No estaba en su despacho. Cuando me encaminaba hacia la playa por donde el gerente se paseaba en traje de baño, mi expresión de inocencia ofendida se había relajado en una especie de ansiedad servil. En la playa estaban los Skelton, la pareja francesa y Monsieur Duclos. Consideré la idea de esperar el momento oportuno, pero la rechacé. Debía recordar que se había cometido un robo. Se habían llevado de mi habitación objetos de gran valor. Tenía que comportarme como una persona normal en semejantes circunstancias; tenía que informar al gerente aunque éste sólo tuviera encima unos pantalones de baño. Un gerente con un traje negro impecable hubiera sido más apropiado en aquella ocasión, pero tenía que comunicárselo a Köche cuanto antes.

Bajé corriendo los escalones hacia la playa y me dirigí hacia él caminando por la arena. Mas en este momento surgió una interrupción inoportuna. Skelton, al oír mis pasos por la escalinata, volvió la cabeza y me vio.

—¡Eh! —llamó—. No le hemos visto en toda la mañana. ¿No se va a dar un baño antes de comer?

Titubeé; pero al comprobar que no se trataba de nada importante, seguí adelante. Mary Skelton, que estaba echada boca abajo en la arena, levantó la cabeza y abrió los ojos hacia mí.

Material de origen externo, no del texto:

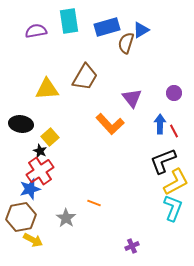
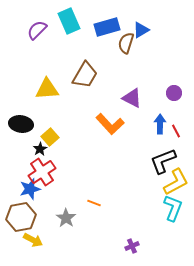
cyan rectangle: rotated 15 degrees counterclockwise
purple semicircle: moved 1 px right, 1 px up; rotated 35 degrees counterclockwise
brown trapezoid: moved 2 px up
purple triangle: rotated 25 degrees counterclockwise
red line: moved 2 px right
black star: moved 2 px up; rotated 16 degrees clockwise
red cross: moved 2 px right, 1 px down
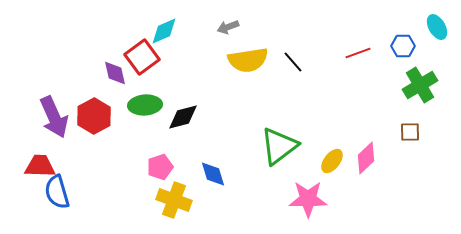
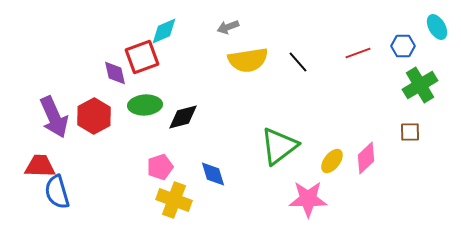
red square: rotated 16 degrees clockwise
black line: moved 5 px right
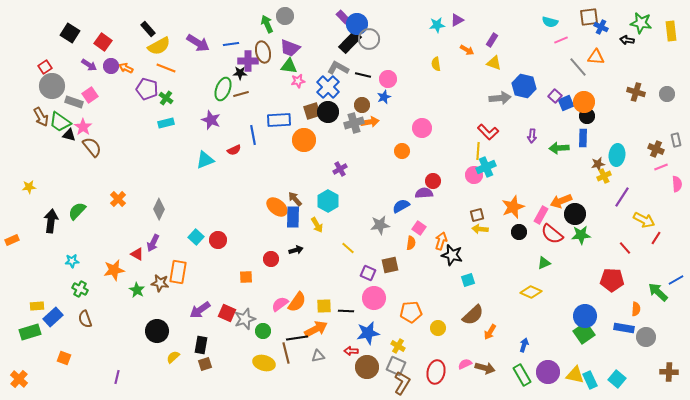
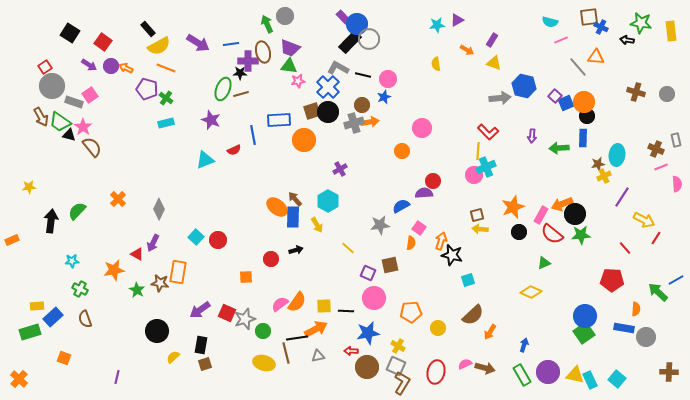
orange arrow at (561, 201): moved 1 px right, 3 px down
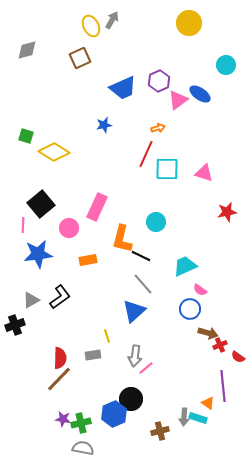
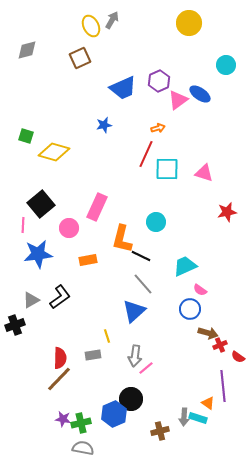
yellow diamond at (54, 152): rotated 16 degrees counterclockwise
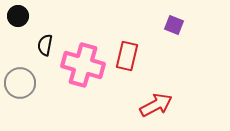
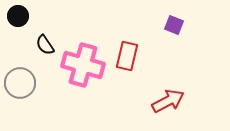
black semicircle: rotated 45 degrees counterclockwise
red arrow: moved 12 px right, 4 px up
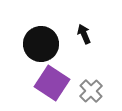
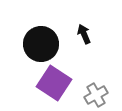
purple square: moved 2 px right
gray cross: moved 5 px right, 4 px down; rotated 15 degrees clockwise
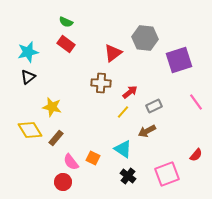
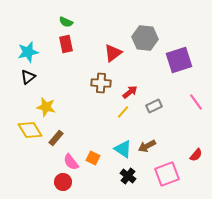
red rectangle: rotated 42 degrees clockwise
yellow star: moved 6 px left
brown arrow: moved 15 px down
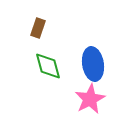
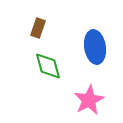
blue ellipse: moved 2 px right, 17 px up
pink star: moved 1 px left, 1 px down
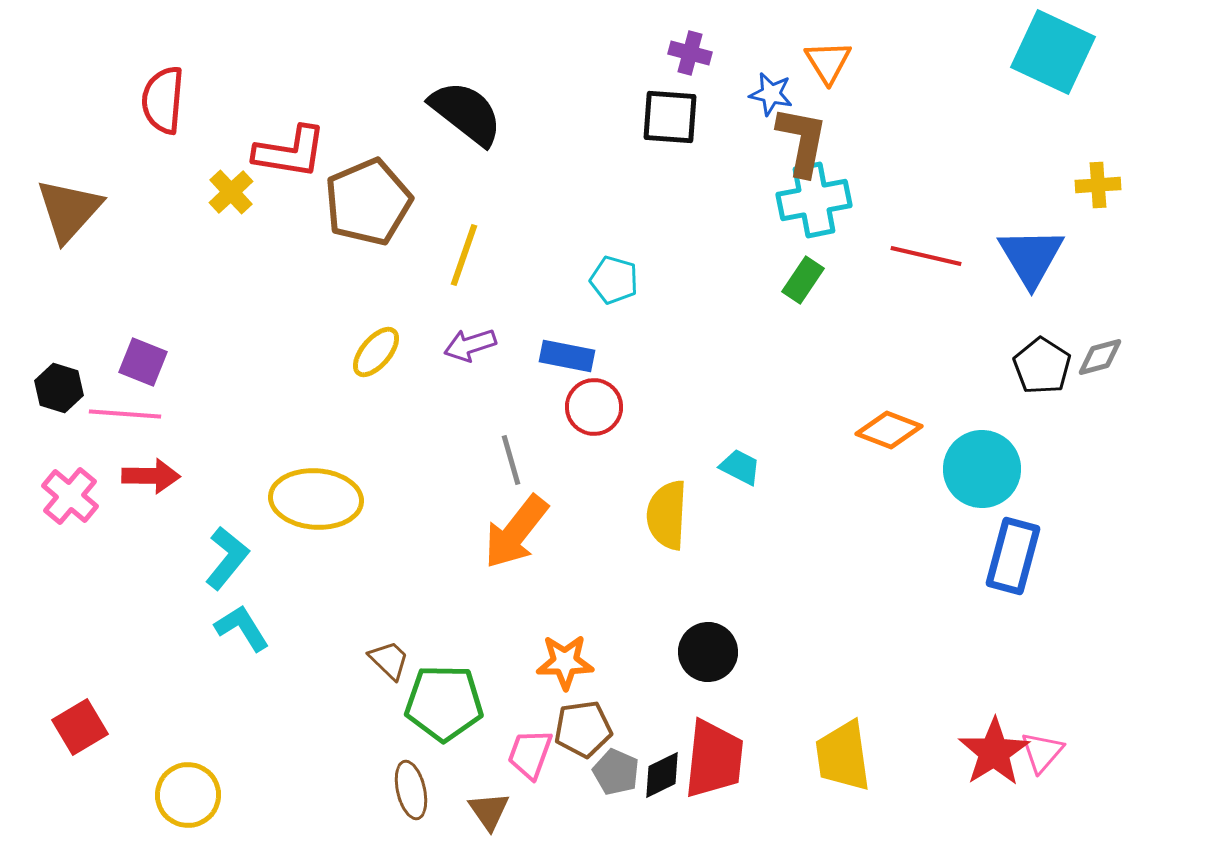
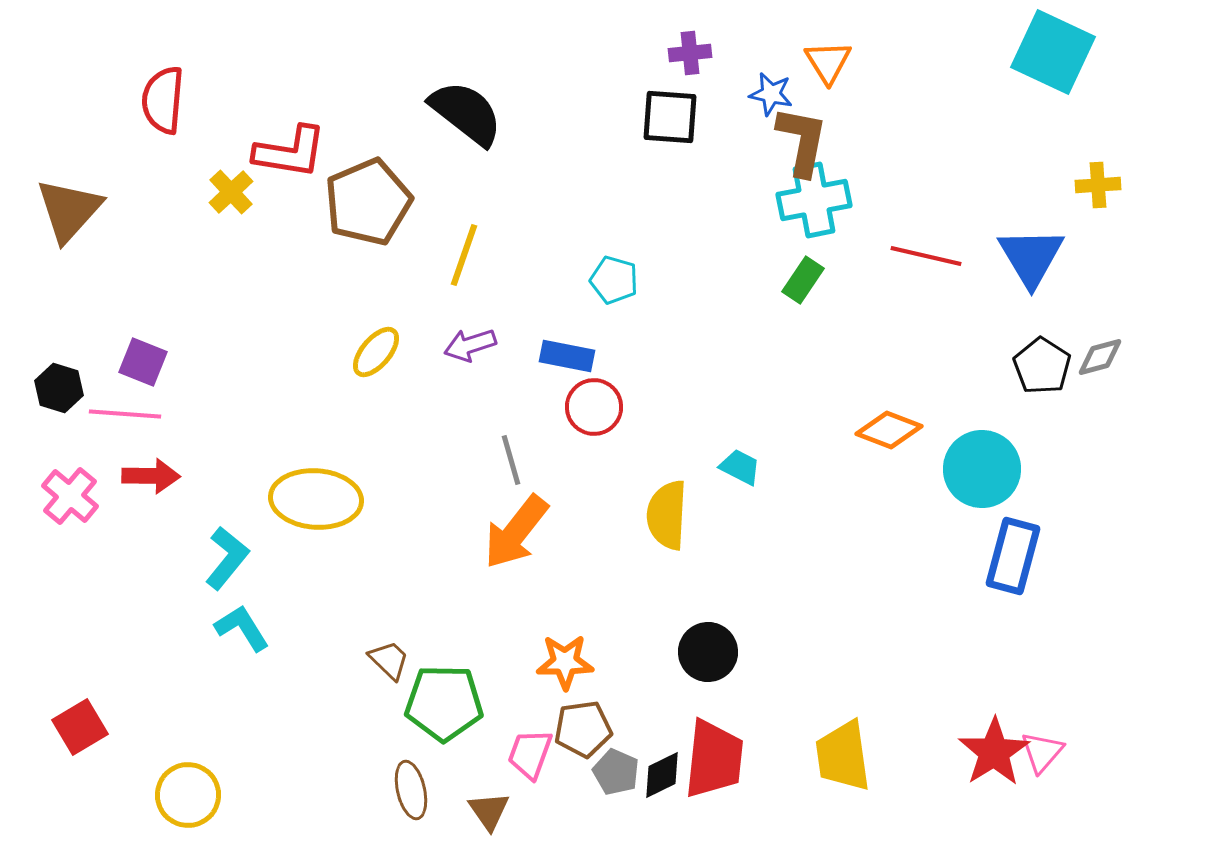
purple cross at (690, 53): rotated 21 degrees counterclockwise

—Ya creíamos que nos había abandonado, Mr. Vadassy. No hay derecho a jugar así con el afecto de los chicos. Póngase el traje de baño y venga a contarnos la verdad sobre el asunto de los Clandon-Hartley. Le hemos visto hablando con el Mayor esta mañana por la ventana de la sala de lectura.

—¡Qué poco tacto! —se lamentó el hermano—. Yo iba a introducir el tema poco a poco. ¿Qué novedades hay, Vadassy?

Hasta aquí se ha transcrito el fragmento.